* Data section:

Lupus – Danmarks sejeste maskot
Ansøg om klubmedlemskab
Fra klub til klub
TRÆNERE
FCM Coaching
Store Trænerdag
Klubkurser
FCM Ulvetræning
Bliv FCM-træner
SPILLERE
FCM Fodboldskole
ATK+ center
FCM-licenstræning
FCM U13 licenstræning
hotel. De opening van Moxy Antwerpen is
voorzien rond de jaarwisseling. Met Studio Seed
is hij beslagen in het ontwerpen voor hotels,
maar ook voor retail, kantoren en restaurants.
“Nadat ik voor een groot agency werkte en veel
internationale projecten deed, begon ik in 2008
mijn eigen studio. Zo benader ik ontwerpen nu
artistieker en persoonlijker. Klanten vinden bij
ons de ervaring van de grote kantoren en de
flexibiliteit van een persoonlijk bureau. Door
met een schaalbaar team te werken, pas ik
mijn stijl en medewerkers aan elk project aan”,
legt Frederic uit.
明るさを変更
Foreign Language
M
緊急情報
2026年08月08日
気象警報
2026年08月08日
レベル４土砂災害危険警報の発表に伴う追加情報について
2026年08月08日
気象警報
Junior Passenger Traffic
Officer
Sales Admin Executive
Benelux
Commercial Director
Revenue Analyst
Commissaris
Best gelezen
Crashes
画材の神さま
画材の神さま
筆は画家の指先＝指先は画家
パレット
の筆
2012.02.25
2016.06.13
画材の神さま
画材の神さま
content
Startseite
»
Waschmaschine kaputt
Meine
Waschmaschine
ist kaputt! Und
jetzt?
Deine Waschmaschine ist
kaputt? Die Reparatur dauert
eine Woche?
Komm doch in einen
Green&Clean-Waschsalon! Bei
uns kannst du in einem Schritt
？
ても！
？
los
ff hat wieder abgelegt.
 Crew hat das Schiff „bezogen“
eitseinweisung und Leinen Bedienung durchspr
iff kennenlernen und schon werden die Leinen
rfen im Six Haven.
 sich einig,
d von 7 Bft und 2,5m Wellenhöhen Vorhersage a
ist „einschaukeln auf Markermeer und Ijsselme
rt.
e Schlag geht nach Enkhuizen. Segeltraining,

* Exercise:
Once the line with "Bliv FCM-træner" is found, transcribe it and each line after it through the final line of the entries, exactly and only.

* Solution for this problem:
Bliv FCM-træner
SPILLERE
FCM Fodboldskole
ATK+ center
FCM-licenstræning
FCM U13 licenstræning
hotel. De opening van Moxy Antwerpen is
voorzien rond de jaarwisseling. Met Studio Seed
is hij beslagen in het ontwerpen voor hotels,
maar ook voor retail, kantoren en restaurants.
“Nadat ik voor een groot agency werkte en veel
internationale projecten deed, begon ik in 2008
mijn eigen studio. Zo benader ik ontwerpen nu
artistieker en persoonlijker. Klanten vinden bij
ons de ervaring van de grote kantoren en de
flexibiliteit van een persoonlijk bureau. Door
met een schaalbaar team te werken, pas ik
mijn stijl en medewerkers aan elk project aan”,
legt Frederic uit.
明るさを変更
Foreign Language
M
緊急情報
2026年08月08日
気象警報
2026年08月08日
レベル４土砂災害危険警報の発表に伴う追加情報について
2026年08月08日
気象警報
Junior Passenger Traffic
Officer
Sales Admin Executive
Benelux
Commercial Director
Revenue Analyst
Commissaris
Best gelezen
Crashes
画材の神さま
画材の神さま
筆は画家の指先＝指先は画家
パレット
の筆
2012.02.25
2016.06.13
画材の神さま
画材の神さま
content
Startseite
»
Waschmaschine kaputt
Meine
Waschmaschine
ist kaputt! Und
jetzt?
Deine Waschmaschine ist
kaputt? Die Reparatur dauert
eine Woche?
Komm doch in einen
Green&Clean-Waschsalon! Bei
uns kannst du in einem Schritt
？
ても！
？
los
ff hat wieder abgelegt.
 Crew hat das Schiff „bezogen“
eitseinweisung und Leinen Bedienung durchspr
iff kennenlernen und schon werden die Leinen
rfen im Six Haven.
 sich einig,
d von 7 Bft und 2,5m Wellenhöhen Vorhersage a
ist „einschaukeln auf Markermeer und Ijsselme
rt.
e Schlag geht nach Enkhuizen. Segeltraining,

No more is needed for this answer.